What are the most challenging and rewarding things about being a chef?

I have not been in the industry for very long, but I find that being around beautiful ingredients is rewarding. I think the Theo Randall Restaurant is the perfect place for this, as Theo Randall really focuses on using top quality ingredients. Being around people on a daily basis, who share the same passions as myself makes me very happy.

In terms of what is really challenging, in the kitchen you go through a lot of ups and downs. Emotionally, people can be nice to you one minute when everything is going well, and then five minutes later people are shouting at you. However, I realise it is not done maliciously, so I do not take it personally. 

What advice would you give to anyone trying to start a career as a chef?

The bottom line would be that you need to love itWith my past careers you did not have to love it but could still be good at it. However, with cooking you must have a passion for it. You must put your mind past the fact that people may shout at you and you must love being in the kitchen. 

It is not going to be like the Saturday Live Kitchen environment on TV where everyone is so jolly. There are going to be ups and downs, so you just need to really love what you do.

Where would you like to see your career and passion for cooking in the next 5 years?

I would really love to be able to share my passion of food. In particularly food from Thailand, as this is where I am from.  I would also like to travel and spend time in other parts of Asia and not just Thailand.

Hopefully one day I would like to start a supper club, where I can share my culinary experience. Thai food goes beyond the few dishes that are known in the UK and London. Thai cuisine consists of four main regions, however I find that Thai dishes that are represented in the UK, are only focused on the main central region of Thailand.

My mum is from the South and my Dad is from the North East of Thailand, so I really want to showcase that there is more to Thai cuisine, than what is represented in the UK at the moment.

What have you been doing during the isolation period to keep busy?

I have been reading a lot of books but mainly I have been cooking. I have also learnt some new skills from an online food photography course which was fun.  I have packaged the food photography skills with my cooking skills and started a food blog.  The blog helps to showcase the photography skills I have learnt and also shares stories about Thai food. The blog is called Noir Cookery.

What is your favourite meal to cook?

This would definitely be Thai food.  I love spicy food and I can take a lot of spice. Thai southern cuisine is known for it’s spice. 

I would choose my mums recipes. It’s incredibly hot and you are going to be in pain the next day but it is just so good. My mum’s recipes are not just one dish.  So, a recipe could be a curry using turmeric and hot chillies which could be accompanied with fried fish for example. It is a spread of different foods that you can find in the southern parts of Thailand.

If you were trapped on a dessert island, what 3 food or drink items would you want with you?

Chillies go incredibly well with sea food, which hopefully I would catch on the island.  Lime or lemon because it goes well with seafood and then I would also have beer.

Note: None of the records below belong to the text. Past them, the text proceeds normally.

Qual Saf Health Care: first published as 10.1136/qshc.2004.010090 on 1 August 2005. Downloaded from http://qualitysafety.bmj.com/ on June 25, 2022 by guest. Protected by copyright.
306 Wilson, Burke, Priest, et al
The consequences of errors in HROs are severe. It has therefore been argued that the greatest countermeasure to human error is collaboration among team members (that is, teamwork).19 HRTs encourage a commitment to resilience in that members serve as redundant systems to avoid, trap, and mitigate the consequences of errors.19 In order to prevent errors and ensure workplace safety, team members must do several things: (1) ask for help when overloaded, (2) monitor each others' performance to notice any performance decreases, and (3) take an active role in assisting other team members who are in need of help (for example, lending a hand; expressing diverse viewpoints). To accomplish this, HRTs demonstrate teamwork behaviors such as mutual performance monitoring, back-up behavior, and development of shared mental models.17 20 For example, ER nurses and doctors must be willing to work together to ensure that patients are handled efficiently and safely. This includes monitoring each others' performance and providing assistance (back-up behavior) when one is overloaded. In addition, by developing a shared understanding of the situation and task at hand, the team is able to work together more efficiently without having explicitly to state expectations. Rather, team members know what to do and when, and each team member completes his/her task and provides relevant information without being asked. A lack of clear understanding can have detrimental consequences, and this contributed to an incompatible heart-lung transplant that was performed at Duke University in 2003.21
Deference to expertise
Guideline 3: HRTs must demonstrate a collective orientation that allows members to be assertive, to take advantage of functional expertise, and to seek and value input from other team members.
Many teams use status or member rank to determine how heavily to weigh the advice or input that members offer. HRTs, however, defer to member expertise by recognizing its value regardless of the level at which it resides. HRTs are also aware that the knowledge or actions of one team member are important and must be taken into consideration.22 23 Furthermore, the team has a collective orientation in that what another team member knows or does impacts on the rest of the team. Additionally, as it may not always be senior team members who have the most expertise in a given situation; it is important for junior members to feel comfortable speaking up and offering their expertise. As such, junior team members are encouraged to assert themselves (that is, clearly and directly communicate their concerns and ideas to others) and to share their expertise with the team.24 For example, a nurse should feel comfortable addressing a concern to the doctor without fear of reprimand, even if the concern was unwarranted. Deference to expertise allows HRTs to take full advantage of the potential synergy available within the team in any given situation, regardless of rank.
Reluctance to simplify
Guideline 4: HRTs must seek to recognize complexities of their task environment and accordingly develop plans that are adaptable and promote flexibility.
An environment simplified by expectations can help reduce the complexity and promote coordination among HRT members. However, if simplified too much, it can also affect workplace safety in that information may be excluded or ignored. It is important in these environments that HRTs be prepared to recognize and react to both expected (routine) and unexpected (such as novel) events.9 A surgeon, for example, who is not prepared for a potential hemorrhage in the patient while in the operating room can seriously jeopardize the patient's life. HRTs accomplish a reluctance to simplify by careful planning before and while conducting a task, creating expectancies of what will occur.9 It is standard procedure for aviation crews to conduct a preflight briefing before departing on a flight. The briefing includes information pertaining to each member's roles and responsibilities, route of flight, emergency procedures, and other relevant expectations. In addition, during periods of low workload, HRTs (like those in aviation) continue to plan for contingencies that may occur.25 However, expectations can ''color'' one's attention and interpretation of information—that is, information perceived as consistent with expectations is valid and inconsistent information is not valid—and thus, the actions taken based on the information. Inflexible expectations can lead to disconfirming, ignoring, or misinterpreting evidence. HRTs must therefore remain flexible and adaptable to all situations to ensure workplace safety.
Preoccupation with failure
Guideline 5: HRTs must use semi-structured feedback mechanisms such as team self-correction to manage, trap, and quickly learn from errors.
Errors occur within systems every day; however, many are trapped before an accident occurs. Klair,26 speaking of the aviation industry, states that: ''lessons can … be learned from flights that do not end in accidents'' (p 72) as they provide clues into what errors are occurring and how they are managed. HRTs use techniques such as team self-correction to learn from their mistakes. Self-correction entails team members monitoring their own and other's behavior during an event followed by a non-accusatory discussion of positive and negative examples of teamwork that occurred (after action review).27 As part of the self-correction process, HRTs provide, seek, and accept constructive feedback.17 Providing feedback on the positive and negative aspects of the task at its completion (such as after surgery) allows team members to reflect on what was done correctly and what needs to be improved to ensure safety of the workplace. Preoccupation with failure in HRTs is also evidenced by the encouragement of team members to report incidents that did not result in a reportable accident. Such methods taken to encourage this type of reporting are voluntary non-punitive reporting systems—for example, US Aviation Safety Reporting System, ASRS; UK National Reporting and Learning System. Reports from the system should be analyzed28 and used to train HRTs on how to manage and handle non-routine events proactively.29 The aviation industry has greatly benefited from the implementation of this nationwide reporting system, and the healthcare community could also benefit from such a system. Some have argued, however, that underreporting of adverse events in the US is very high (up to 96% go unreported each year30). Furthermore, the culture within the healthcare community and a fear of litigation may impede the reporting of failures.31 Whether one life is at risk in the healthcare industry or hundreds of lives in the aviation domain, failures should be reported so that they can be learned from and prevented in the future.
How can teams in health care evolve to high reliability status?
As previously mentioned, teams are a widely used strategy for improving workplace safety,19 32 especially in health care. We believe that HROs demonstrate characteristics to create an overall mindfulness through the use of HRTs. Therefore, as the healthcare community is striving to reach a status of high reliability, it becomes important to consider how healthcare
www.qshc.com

Name one interesting thing about you that you would like people to know?

My name is actually called Fish. My mum named me Fish which is a translation from my Thai name which means baby fish.

Complete the sentence.  I am happiest when?

I am eating my mums cooking.  When I was small, I would spend a lot of time standing in the kitchen being in her way and she would chase me out. Now that I have grown up, I have connected the dots. I believe the reason that I enjoy cooking now, is because when I was young, I was constantly around my mum cooking in the kitchen. Being so far away from home has probably brought up some feelings of nostalgia, as right now, I feel like I want to go home and have some of my mums cooking!!